> What this task involves:
Whenever the string "ankommt" turns up in a line of the data below, copy that line.

_ _ _

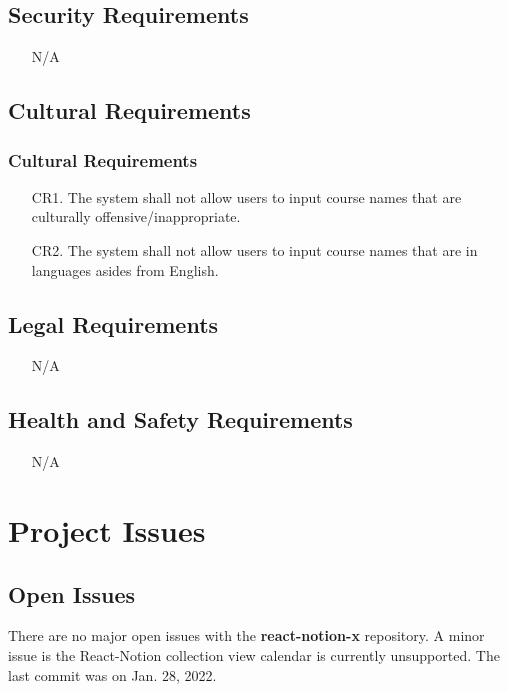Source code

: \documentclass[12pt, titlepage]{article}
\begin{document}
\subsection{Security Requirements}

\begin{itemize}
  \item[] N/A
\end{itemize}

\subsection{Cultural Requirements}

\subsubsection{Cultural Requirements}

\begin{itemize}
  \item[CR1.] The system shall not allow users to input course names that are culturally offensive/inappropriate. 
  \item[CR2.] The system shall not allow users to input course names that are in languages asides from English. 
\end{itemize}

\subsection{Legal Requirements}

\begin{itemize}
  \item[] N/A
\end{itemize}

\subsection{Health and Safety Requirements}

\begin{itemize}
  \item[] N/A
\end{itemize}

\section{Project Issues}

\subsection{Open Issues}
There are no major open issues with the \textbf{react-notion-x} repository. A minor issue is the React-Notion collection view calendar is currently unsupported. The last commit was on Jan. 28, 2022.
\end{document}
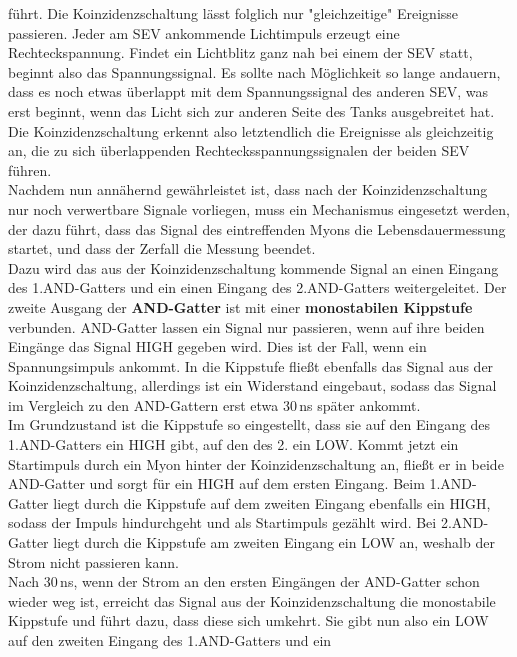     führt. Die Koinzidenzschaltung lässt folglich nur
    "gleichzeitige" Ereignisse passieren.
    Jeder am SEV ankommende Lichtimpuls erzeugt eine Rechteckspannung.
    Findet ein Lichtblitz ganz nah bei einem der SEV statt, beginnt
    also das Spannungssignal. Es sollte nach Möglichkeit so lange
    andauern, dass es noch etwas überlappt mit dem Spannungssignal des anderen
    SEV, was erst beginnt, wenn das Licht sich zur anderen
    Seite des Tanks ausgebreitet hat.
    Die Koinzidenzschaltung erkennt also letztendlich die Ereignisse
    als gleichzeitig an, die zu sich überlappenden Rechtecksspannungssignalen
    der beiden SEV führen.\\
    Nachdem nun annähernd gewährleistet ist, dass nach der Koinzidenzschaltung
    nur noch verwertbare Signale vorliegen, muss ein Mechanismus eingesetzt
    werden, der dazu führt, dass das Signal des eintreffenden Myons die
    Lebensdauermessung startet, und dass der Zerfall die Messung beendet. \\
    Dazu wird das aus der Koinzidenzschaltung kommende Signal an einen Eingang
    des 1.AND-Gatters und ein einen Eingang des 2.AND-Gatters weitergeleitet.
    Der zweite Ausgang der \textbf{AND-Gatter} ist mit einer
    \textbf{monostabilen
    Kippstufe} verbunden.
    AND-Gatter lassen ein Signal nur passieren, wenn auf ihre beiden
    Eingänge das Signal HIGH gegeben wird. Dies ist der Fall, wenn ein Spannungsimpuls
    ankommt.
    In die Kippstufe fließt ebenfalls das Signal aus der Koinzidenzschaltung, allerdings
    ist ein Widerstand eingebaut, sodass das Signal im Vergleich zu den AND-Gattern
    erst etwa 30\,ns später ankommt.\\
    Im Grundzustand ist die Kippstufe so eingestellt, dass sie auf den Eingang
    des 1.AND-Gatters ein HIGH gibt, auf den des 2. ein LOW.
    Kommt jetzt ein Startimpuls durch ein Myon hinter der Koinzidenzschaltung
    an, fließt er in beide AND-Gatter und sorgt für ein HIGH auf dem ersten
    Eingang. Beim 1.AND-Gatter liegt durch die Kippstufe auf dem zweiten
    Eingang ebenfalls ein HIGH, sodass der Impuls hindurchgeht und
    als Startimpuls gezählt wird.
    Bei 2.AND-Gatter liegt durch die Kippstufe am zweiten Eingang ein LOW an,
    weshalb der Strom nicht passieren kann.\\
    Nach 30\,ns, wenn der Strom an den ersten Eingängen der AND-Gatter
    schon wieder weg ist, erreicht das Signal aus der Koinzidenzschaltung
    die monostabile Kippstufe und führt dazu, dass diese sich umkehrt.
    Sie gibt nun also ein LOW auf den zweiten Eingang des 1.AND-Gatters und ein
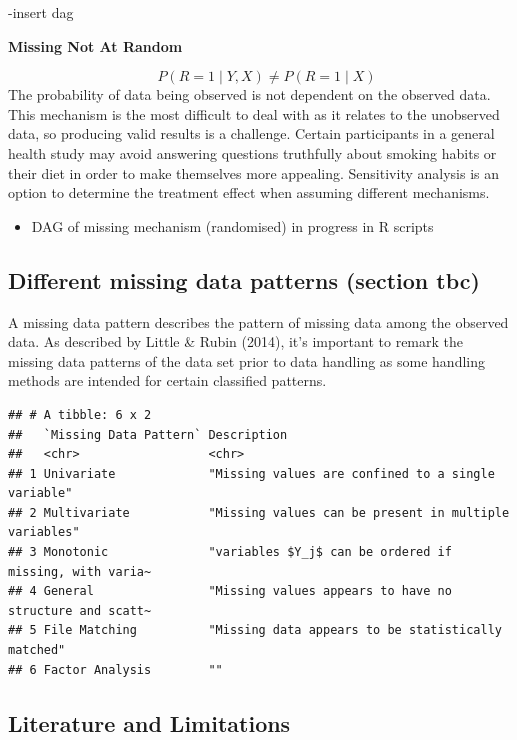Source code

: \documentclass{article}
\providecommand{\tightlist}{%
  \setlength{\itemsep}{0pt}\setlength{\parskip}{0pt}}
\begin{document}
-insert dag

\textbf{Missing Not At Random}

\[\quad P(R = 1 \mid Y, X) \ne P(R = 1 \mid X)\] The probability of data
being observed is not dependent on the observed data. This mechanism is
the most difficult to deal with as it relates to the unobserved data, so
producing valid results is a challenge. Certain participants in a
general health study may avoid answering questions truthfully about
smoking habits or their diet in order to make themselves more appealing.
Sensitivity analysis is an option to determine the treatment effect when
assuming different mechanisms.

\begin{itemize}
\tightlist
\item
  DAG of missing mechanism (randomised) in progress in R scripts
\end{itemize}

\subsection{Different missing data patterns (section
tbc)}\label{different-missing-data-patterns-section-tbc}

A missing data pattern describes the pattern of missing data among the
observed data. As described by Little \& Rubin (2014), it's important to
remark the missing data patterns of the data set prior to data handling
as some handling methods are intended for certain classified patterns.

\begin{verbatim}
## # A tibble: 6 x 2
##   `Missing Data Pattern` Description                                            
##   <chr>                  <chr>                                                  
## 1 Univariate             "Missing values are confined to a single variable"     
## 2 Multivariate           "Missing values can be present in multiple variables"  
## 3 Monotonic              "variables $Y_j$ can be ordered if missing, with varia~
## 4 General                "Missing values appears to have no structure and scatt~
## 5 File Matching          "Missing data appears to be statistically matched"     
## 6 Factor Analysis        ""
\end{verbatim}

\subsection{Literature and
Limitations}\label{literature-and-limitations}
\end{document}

_ _ _

> Response to the task:
    ankommt.
    erst etwa 30\,ns später ankommt.\\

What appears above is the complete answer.